Monday, October 29, 2012

Hurricane injects uncertainty into presidential campaign

Updated at 9:16 p.m. ET: An impending hurricane injected a new degree of uncertainty into the 2012 presidential campaign, impacting candidates' schedules and early voting opportunities just nine days before Election Day.
President Barack Obama called the storm "serious and big" following a briefing at the headquarters of the Federal Emergency Management Agency's (FEMA), warning residents in the storm's path "to take this very seriously."
 
The president also canceled campaign trips to Virginia and Colorado scheduled for early this week, the last full week of campaigning this election, in order to monitor Hurricane Sandy. The storm's impending landfall was poised to add a new variable to a presidential contest that has tightened considerably in its closing days, along with scores of downballot races up and down the East Coast. Republican presidential nominee Mitt Romney canceled planned stops in Virginia — one of the most hotly-contested battleground states this fall — on Sunday and headed to Ohio instead. 
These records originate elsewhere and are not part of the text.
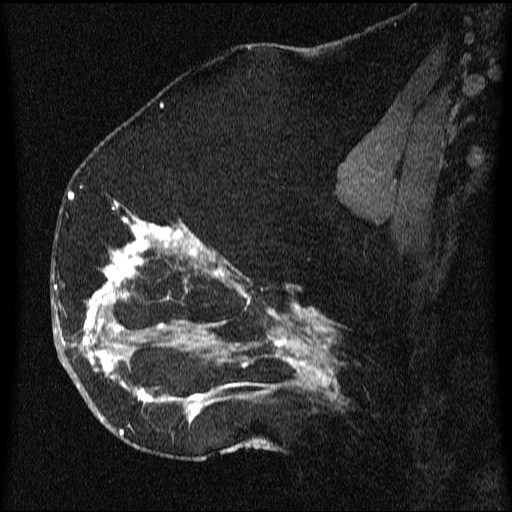
Breast MRI (dynamic contrast-enhanced), one sagittal slice. Slice 33 of 64 in the series (ordered by position). Dynamic contrast-enhanced series, image 2 of 3 at this slice position (ordered by acquisition). 1.5 T. TE 4.2 ms, TR 9.1 ms. 512 × 512 image matrix, field of view 180 × 180 mm. Patient: female, 52 years.
Annotated regions visible in this slice (semi-automatic segmentation, software-assisted and operator-edited):
- analysis volume of interest (the breast-tissue region the enhancement analysis was run in; not a lesion): bounding box <61,203,350,438> (left, top, right, bottom; pixels)
- tumour enhancement mask (voxels above the 70 % enhancement threshold inside the analysis volume of interest): <61,203,339,437>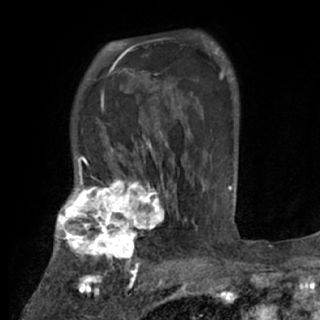
Breast MRI (dynamic contrast-enhanced), one axial slice; position 56 of 84 along the scan axis; cropped to one breast; dynamic contrast-enhanced series, time point 2 of 7 at this slice position (early post-contrast); 1.5 T; TE 3 ms, TR 6.2 ms; 320 × 320 image matrix. Female patient.
Outlined on this slice (semi-automatic segmentation, software-assisted and operator-edited):
- enhancing-tissue mask used for the functional tumour volume (all voxels passing the contrast-enhancement thresholds inside the analysis volume; usually the tumour): bounding box <48,175,170,273> (left, top, right, bottom; pixels)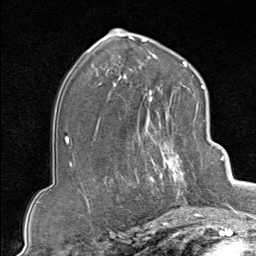
Breast MRI (dynamic contrast-enhanced), one axial slice. Slice 50 of 80 in the series (ordered by position). Cropped to one breast. Dynamic contrast-enhanced series, time point 2 of 9 at this slice position (early post-contrast). 1.5 T. TE 1.8 ms, TR 4.3 ms. 256 × 256 image matrix, field of view 180 × 180 mm. Female patient.
Outlined on this slice (semi-automatic segmentation, software-assisted and operator-edited):
- enhancing-tissue mask used for the functional tumour volume (all voxels passing the contrast-enhancement thresholds inside the analysis volume; usually the tumour): bounding box <133,102,207,213> (left, top, right, bottom; pixels)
Obama spent Sunday in Washington, where he traveled to FEMA headquarters following church services early this afternoon. The administration authorized several emergency declarations for states sitting in Sandy's path, and Obama convened a conference call with administration officials and governors in the storm's path to receive an update on preparations.
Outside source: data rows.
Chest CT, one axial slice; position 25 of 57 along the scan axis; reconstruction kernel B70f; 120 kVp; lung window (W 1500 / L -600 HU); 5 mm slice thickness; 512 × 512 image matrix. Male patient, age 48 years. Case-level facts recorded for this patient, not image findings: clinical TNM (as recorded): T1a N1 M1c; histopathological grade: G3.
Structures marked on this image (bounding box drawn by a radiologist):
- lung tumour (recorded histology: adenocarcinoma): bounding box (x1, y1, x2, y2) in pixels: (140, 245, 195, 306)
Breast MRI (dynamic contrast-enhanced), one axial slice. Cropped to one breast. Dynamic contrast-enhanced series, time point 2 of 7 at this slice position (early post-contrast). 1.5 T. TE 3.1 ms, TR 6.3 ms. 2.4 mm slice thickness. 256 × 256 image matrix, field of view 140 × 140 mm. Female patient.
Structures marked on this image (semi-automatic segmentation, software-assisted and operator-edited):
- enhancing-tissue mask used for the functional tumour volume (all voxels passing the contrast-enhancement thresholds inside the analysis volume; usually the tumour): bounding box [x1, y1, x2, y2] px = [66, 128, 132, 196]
The storm put some of Obama's campaigning on hold, as he canceled a northern Virginia event for that afternoon, along with an event in Colorado Springs on Tuesday. Obama was still set, though, to travel to Youngtown, Ohio on Monday morning. The president appears — for now — intent upon returning to the campaign trail on Tuesday evening in Green Bay, Wis. His campaign also advised on Sunday afternoon that two stops on Wednesday in Ohio would go forward.